EDIT: I have noticed it later, sorry for that. But the time derivative of the $V$ in this answer is not negative definite, it is negative semi-definite (i.e. zero also on coordinate axes) and in fact when I plot the phase plot of the system, not all the initial points converge to origin. So the claim in the question is wrong, not all the initial conditions except the ones on coordinate axes converge to origin.

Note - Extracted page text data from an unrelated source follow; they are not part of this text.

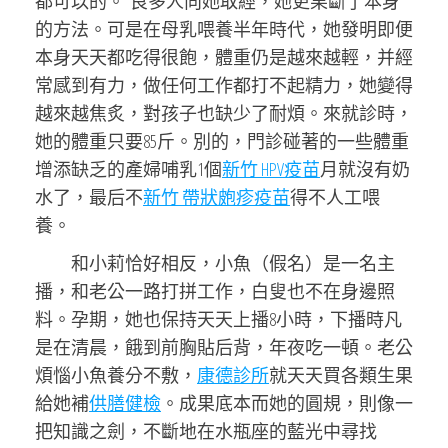
都可以的。”良多人向她取經，她更果斷了本身
的方法。可是在母乳喂養半年時代，她發明即便
本身天天都吃得很飽，體重仍是越來越輕，并經
常感到有力，做任何工作都打不起精力，她變得
越來越焦炙，對孩子也缺少了耐煩。來就診時，
她的體重只要85斤。別的，門診碰著的一些體重
增添缺乏的產婦哺乳1個
新竹 HPV疫苗
月就沒有奶
水了，最后不
新竹 帶狀皰疹疫苗
得不人工喂
養。
和小莉恰好相反，小魚（假名）是一名主
播，和老公一路打拼工作，白叟也不在身邊照
料。孕期，她也保持天天上播8小時，下播時凡
是在清晨，餓到前胸貼后背，年夜吃一頓。老公
煩惱小魚養分不敷，
康德診所
就天天買各類生果
給她補
供膳健檢
。成果底本而她的圓規，則像一
把知識之劍，不斷地在水瓶座的藍光中尋找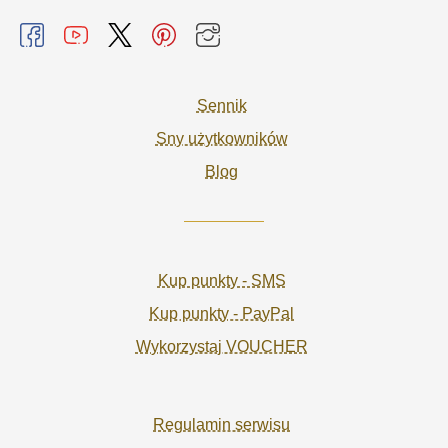
Sennik
Sny użytkowników
Blog
Kup punkty - SMS
Kup punkty - PayPal
Wykorzystaj VOUCHER
Regulamin serwisu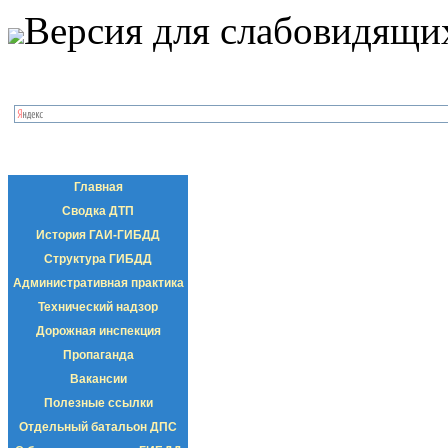
Версия для слабовидящи
Главная
Сводка ДТП
История ГАИ-ГИБДД
Структура ГИБДД
Административная практика
Технический надзор
Дорожная инспекция
Пропаганда
Вакансии
Полезные ссылки
Отдельный батальон ДПС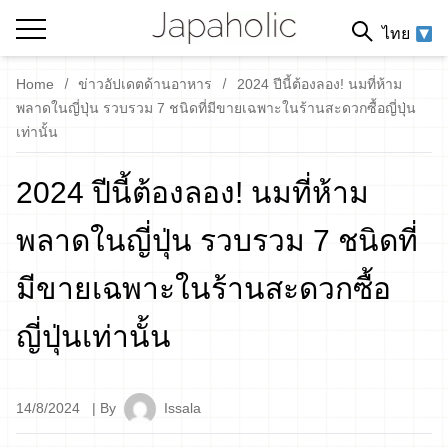
ไทย
Home
ข่าวอัปเดตด้านอาหาร
2024 ปีนี้ต้องลอง! นมที่ห้าม
พลาดในญี่ปุ่น รวบรวม 7 ชนิดที่มีขายเฉพาะในร้านสะดวกซื้อญี่ปุ่น
เท่านั้น
2024 ปีนี้ต้องลอง! นมที่ห้าม
พลาดในญี่ปุ่น รวบรวม 7 ชนิดที่
มีขายเฉพาะในร้านสะดวกซื้อ
ญี่ปุ่นเท่านั้น
14/8/2024
| By
Issala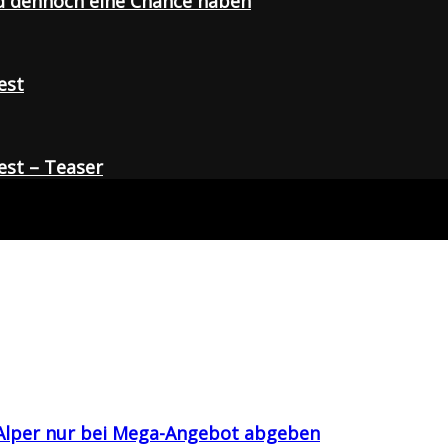
d dennoch eine Chance haben
est
st – Teaser
ş Alper nur bei Mega-Angebot abgeben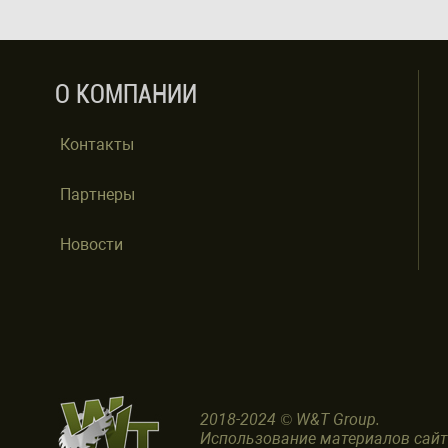
О КОМПАНИИ
Контакты
Партнеры
Новости
2018-2024 © W&T Group.
Использование материалов сай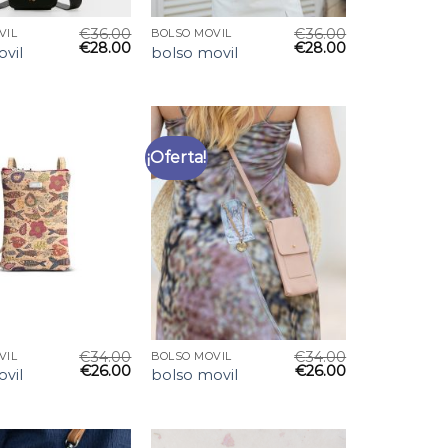
€
36.00
€
36.00
VIL
BOLSO MOVIL
€
28.00
€
28.00
vil
bolso movil
¡Oferta!
€
34.00
€
34.00
VIL
BOLSO MOVIL
€
26.00
€
26.00
vil
bolso movil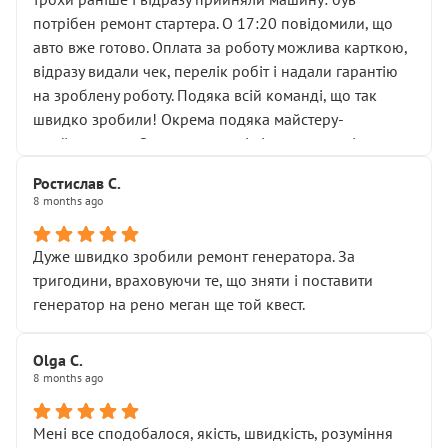
лобовим склом. Мені пояснили, що це “старі гайки, які
потрібен ремонт стартера. О 17:20 повідомили, що
відкручували”, і попросили не хвилюватися. ( надіюсь
авто вже готово. Оплата за роботу можлива карткою,
новий власник, не застяг в полі))
відразу видали чек, перелік робіт і надали гарантію
Але після нинішнього візиту такі дрібниці вже не
на зроблену роботу. Подяка всій команді, що так
здаються дрібницями.
швидко зробили! Окрема подяка майстеру-
Я — клієнт, який працює на довірі, і саме її цей сервіс
приймальнику Олександру: всі чітко та по суті.
серйозно підірвав.
Молодці! Однозначно буду радити своїм знайомим
Хотілося б більше:
Ростислав С.
звертатися до цього автосервісу.
8 months ago
• належної уваги до авто
• прозорості в роботах і рахунках
• реальної діагностики, а не формального
Дуже швидко зробили ремонт генератора. За
“подивились і поїхав”
тригодини, враховуючи те, що зняти і поставити
На жаль, складається враження, що сервіс працює не
генератор на рено меган ще той квест.
на якість, а “аби швидше і дорожче”. Саме це і псує
загальне враження та бажання повертатися.
Olga С.
Стосовно комунікації - все добре
8 months ago
Мені все сподобалося, якість, швидкість, розуміння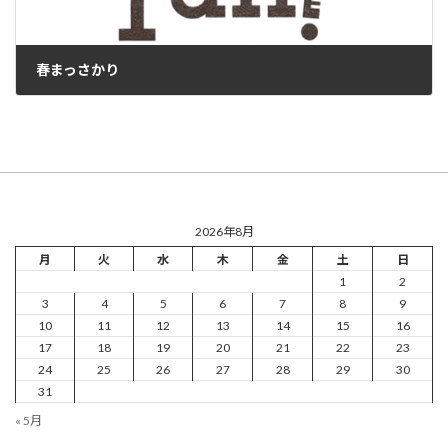
春まっさかり
2026年3月23日
2026年8月
月
火
水
木
金
土
日
1
2
3
4
5
6
7
8
9
10
11
12
13
14
15
16
17
18
19
20
21
22
23
24
25
26
27
28
29
30
31
« 5月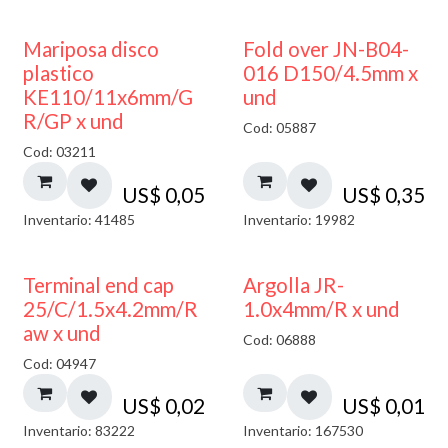
Mariposa disco
Fold over JN-B04-
plastico
016 D150/4.5mm x
KE110/11x6mm/G
und
R/GP x und
Cod: 05887
Cod: 03211
US$
0,05
US$
0,35
Inventario: 41485
Inventario: 19982
Terminal end cap
Argolla JR-
25/C/1.5x4.2mm/R
1.0x4mm/R x und
aw x und
Cod: 06888
Cod: 04947
US$
0,02
US$
0,01
Inventario: 83222
Inventario: 167530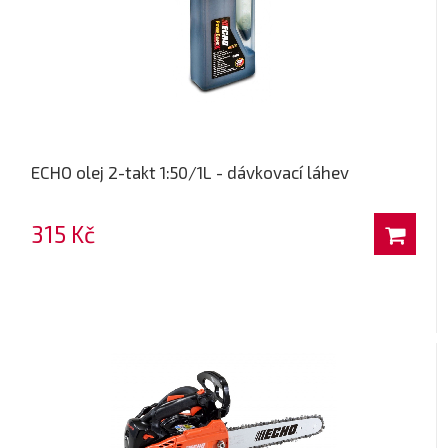
ECHO olej 2-takt 1:50/1L - dávkovací láhev
315 Kč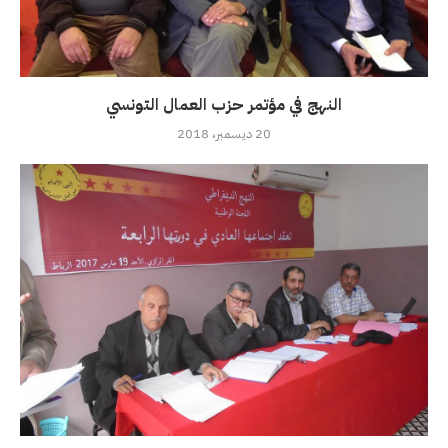
النهج في مؤتمر حزب العمال التونسي
20 ديسمبر، 2018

We define a function on $(x,y)$ plane $V(x,y) = x^2+y^2$. This function has positive value everywhere in $(x,y)$ plane except at the origin $(x,y)=(0,0)$, where it is zero. Then we find the time derivative of $V$:

$\frac{dV}{dt} = \frac{\partial V}{\partial x} \frac{dx}{dt} + \frac{\partial V}{\partial y} \frac{dy}{dt} = 2x(-2xy^4) + 2y(-4x^2y^3) = -4x^2y^4 -8x^2y^4$

which is negative everywhere on the (x,y) plane except at the origin and on the coordinate axes(x=0 or y=0) where it is zero.

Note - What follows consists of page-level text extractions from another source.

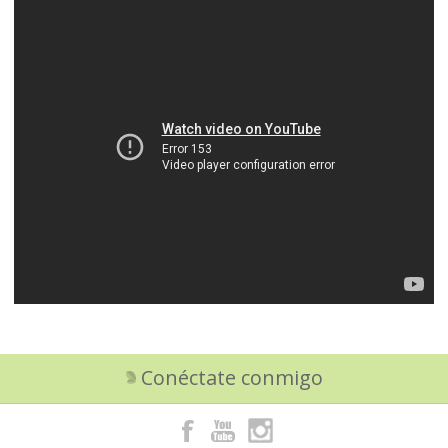
Conéctate conmigo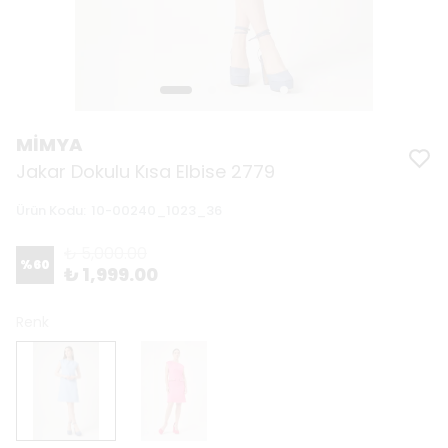
MİMYA
Jakar Dokulu Kısa Elbise 2779
Ürün Kodu
:
10-00240_1023_36
₺ 5,000.00
%
60
₺ 1,999.00
Renk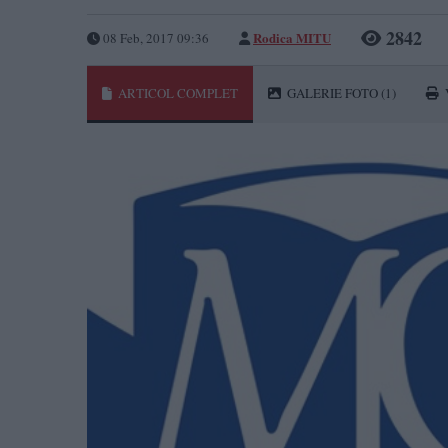
2842
Rodica MITU
08 Feb, 2017 09:36
ARTICOL COMPLET
GALERIE FOTO
(1)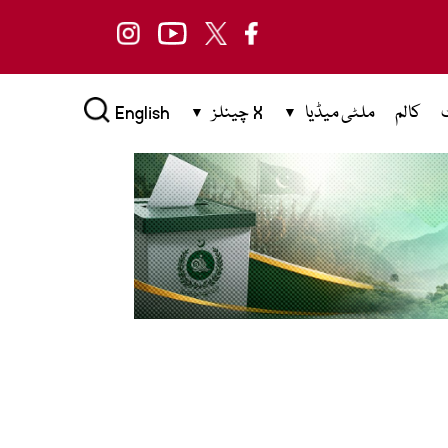
کالم
ملٹی میڈیا
X چینلز
English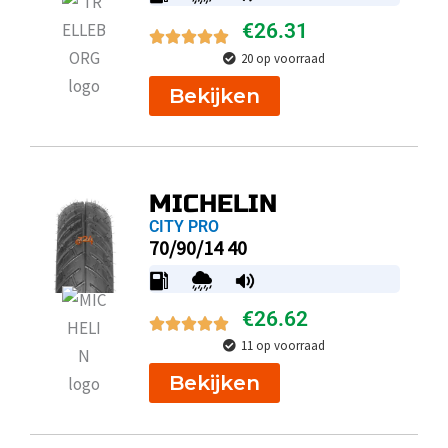
€
26.31
20 op voorraad
Bekijken
MICHELIN
CITY PRO
70/90/14 40
€
26.62
11 op voorraad
Bekijken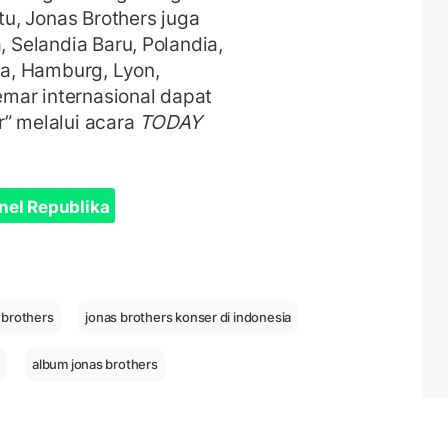
itu, Jonas Brothers juga
, Selandia Baru, Polandia,
ara, Hamburg, Lyon,
mar internasional dapat
” melalui acara
TODAY
nel Republika
 brothers
jonas brothers konser di indonesia
m
album jonas brothers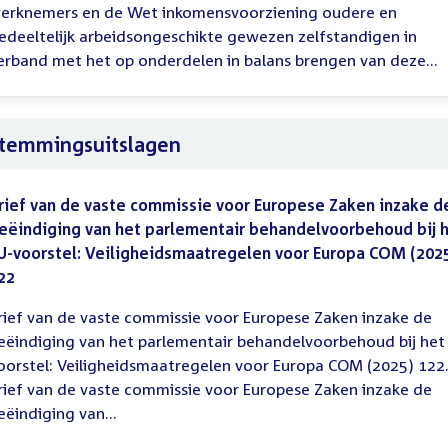
erknemers en de Wet inkomensvoorziening oudere en
edeeltelijk arbeidsongeschikte gewezen zelfstandigen in
erband met het op onderdelen in balans brengen van deze...
temmingsuitslagen
rief van de vaste commissie voor Europese Zaken inzake d
eëindiging van het parlementair behandelvoorbehoud bij 
U-voorstel: Veiligheidsmaatregelen voor Europa COM (202
22
rief van de vaste commissie voor Europese Zaken inzake de
eëindiging van het parlementair behandelvoorbehoud bij het
oorstel: Veiligheidsmaatregelen voor Europa COM (2025) 122
rief van de vaste commissie voor Europese Zaken inzake de
eëindiging van...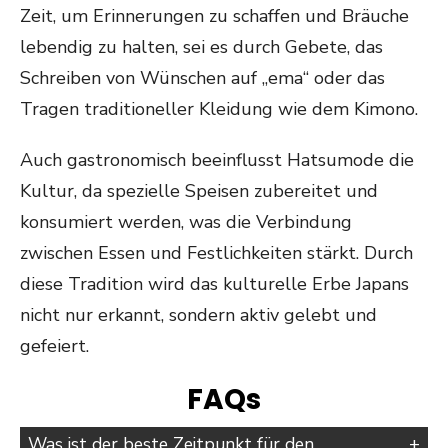
Zeit, um Erinnerungen zu schaffen und Bräuche
lebendig zu halten, sei es durch Gebete, das
Schreiben von Wünschen auf „ema“ oder das
Tragen traditioneller Kleidung wie dem Kimono.
Auch gastronomisch beeinflusst Hatsumode die
Kultur, da spezielle Speisen zubereitet und
konsumiert werden, was die Verbindung
zwischen Essen und Festlichkeiten stärkt. Durch
diese Tradition wird das kulturelle Erbe Japans
nicht nur erkannt, sondern aktiv gelebt und
gefeiert.
FAQs
Was ist der beste Zeitpunkt für den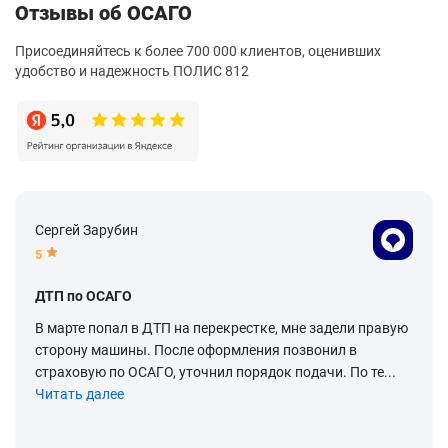
Отзывы об ОСАГО
Присоединяйтесь к более 700 000 клиентов, оценивших
удобство и надежность ПОЛИС 812
Сергей Зарубин
5
ДТП по ОСАГО
В марте попал в ДТП на перекрестке, мне задели правую
сторону машины. После оформления позвонил в
страховую по ОСАГО, уточнил порядок подачи. По те...
Читать далее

Now, $V$ is positive everywhere except at origin and it's time derivative is negative everywhere except at the coordinate axes and the origin meaning it will decrease all the time if it is not at the origin. Therefore whichever $(x_0,y_0)$ you choose which is not on the coordinate axes (x or y or both are zero), $V$ is going to decrease towards origin as time goes to infinity and the corresponding $(x,y)$ pair will converge to origin.

To analyze the case when $x=0$ or $y=0$, note that in that case both derivative of $x$ and $y$ are both zero, and so it will remain there forever.

We can find a first integral $F(x, y)$ for the system by solving $\nabla F \cdot \nabla g = 0$. When $g = X(x) Y(y)$, a solution is $$F = \int \frac Y {Y'} dy - \int \frac X {X'} dx.$$ Now since $y^2 - 2 x^2$ is a first integral, a trajectory that doesn't start on the lines $y^2 - 2x^2 = 0$ cannot converge to the origin.